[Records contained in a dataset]
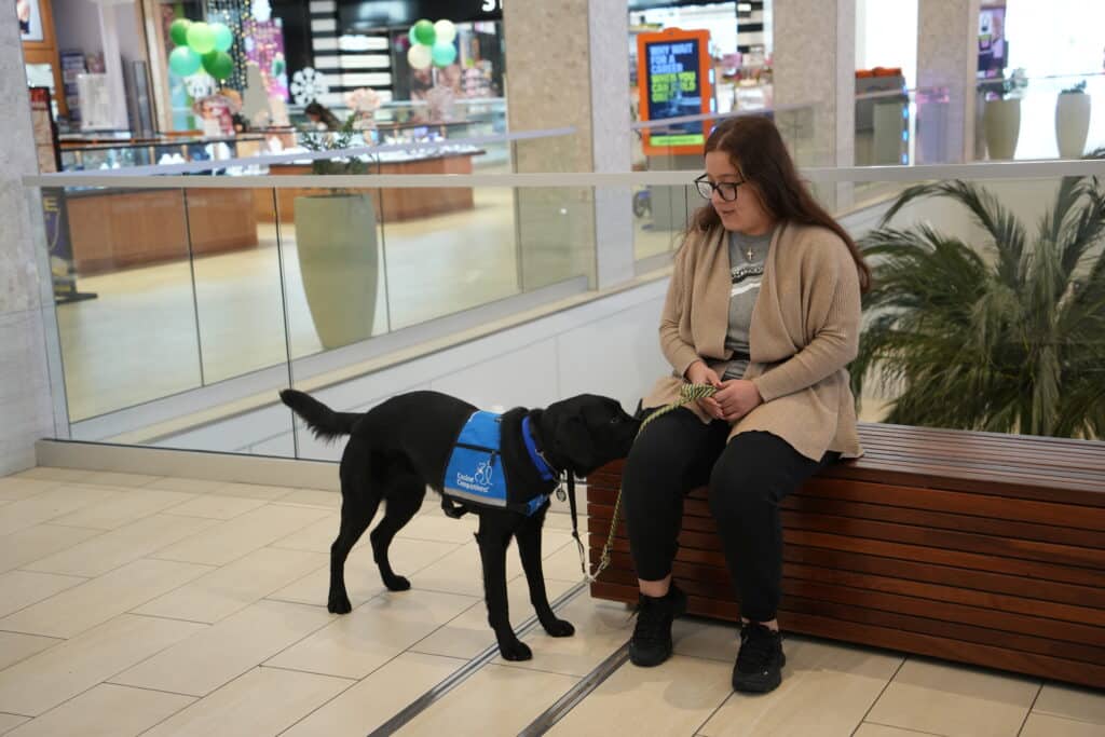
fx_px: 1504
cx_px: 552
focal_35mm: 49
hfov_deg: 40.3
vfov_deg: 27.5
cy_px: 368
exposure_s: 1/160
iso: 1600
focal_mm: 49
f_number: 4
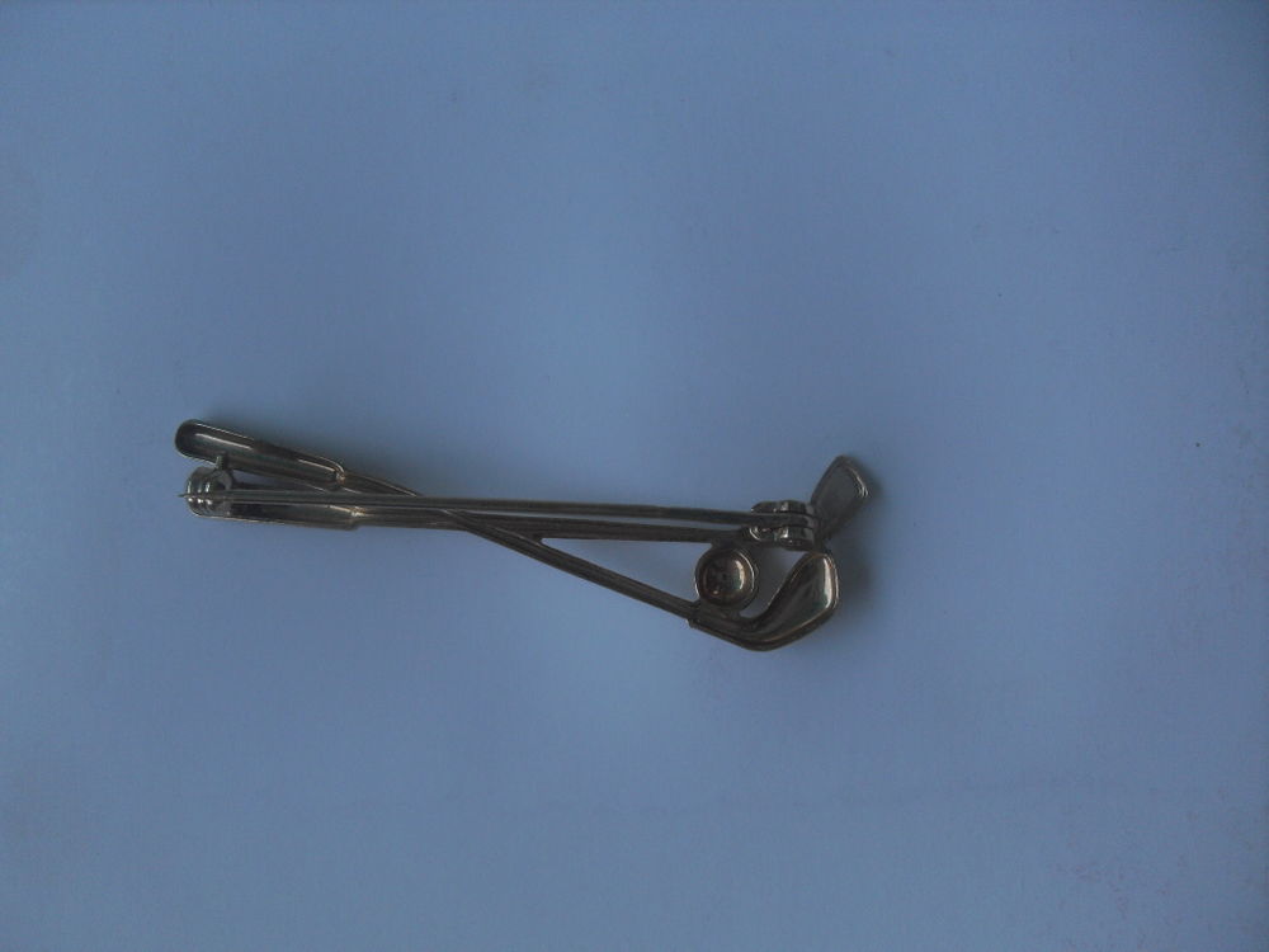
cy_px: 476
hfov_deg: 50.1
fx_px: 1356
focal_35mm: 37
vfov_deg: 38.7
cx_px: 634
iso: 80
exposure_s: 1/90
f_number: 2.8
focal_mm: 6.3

--

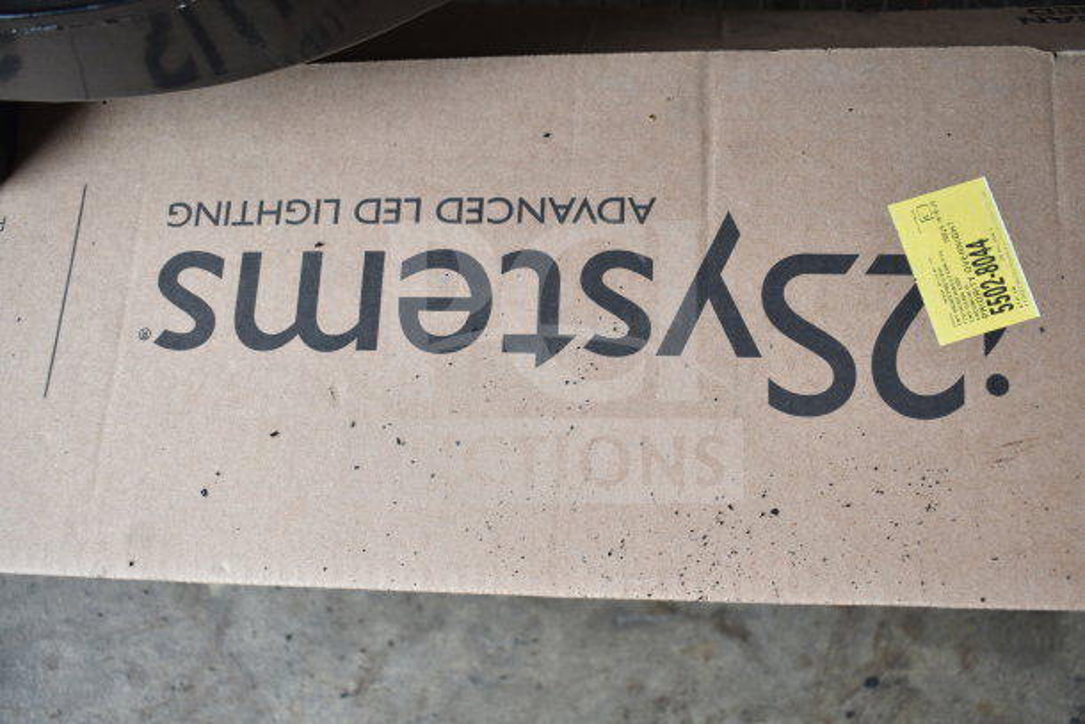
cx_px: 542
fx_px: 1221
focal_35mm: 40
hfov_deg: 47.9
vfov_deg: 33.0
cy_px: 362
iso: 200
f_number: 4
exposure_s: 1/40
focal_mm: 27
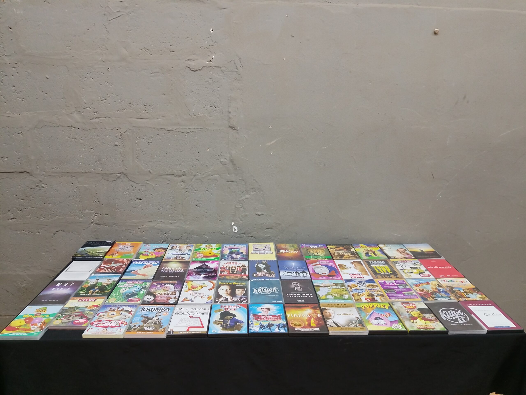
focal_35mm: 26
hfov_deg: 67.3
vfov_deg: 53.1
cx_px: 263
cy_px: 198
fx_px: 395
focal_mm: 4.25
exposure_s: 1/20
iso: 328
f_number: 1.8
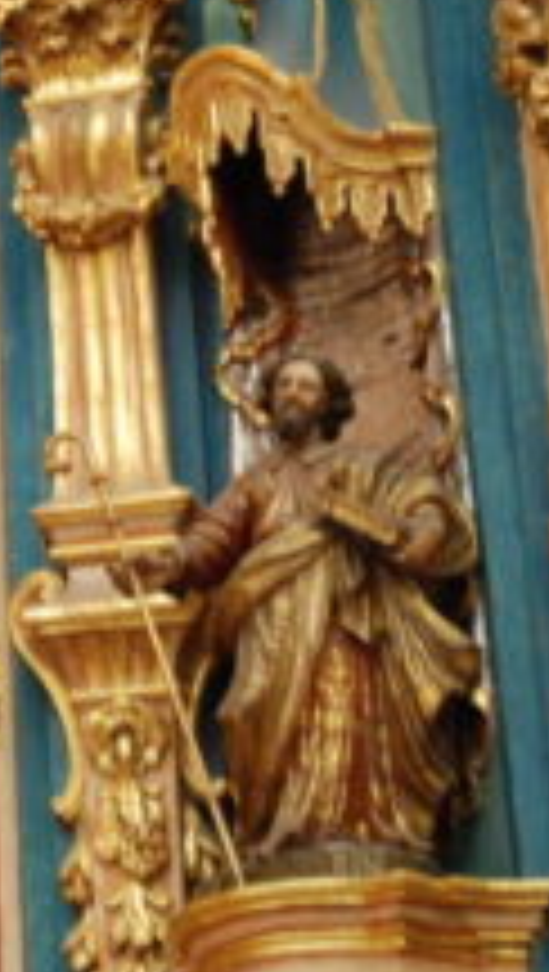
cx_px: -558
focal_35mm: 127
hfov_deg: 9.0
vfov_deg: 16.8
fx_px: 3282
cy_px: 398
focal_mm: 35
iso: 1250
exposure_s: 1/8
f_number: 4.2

= Work instructions =
Among the entries above, take the line with "fx_px: 1504", the line with "focal_mm: 6.3", and all the lines between them, and restate them word for word without pictures.

= Solution to the exercise =
fx_px: 1504
cx_px: 552
focal_35mm: 49
hfov_deg: 40.3
vfov_deg: 27.5
cy_px: 368
exposure_s: 1/160
iso: 1600
focal_mm: 49
f_number: 4
cy_px: 476
hfov_deg: 50.1
fx_px: 1356
focal_35mm: 37
vfov_deg: 38.7
cx_px: 634
iso: 80
exposure_s: 1/90
f_number: 2.8
focal_mm: 6.3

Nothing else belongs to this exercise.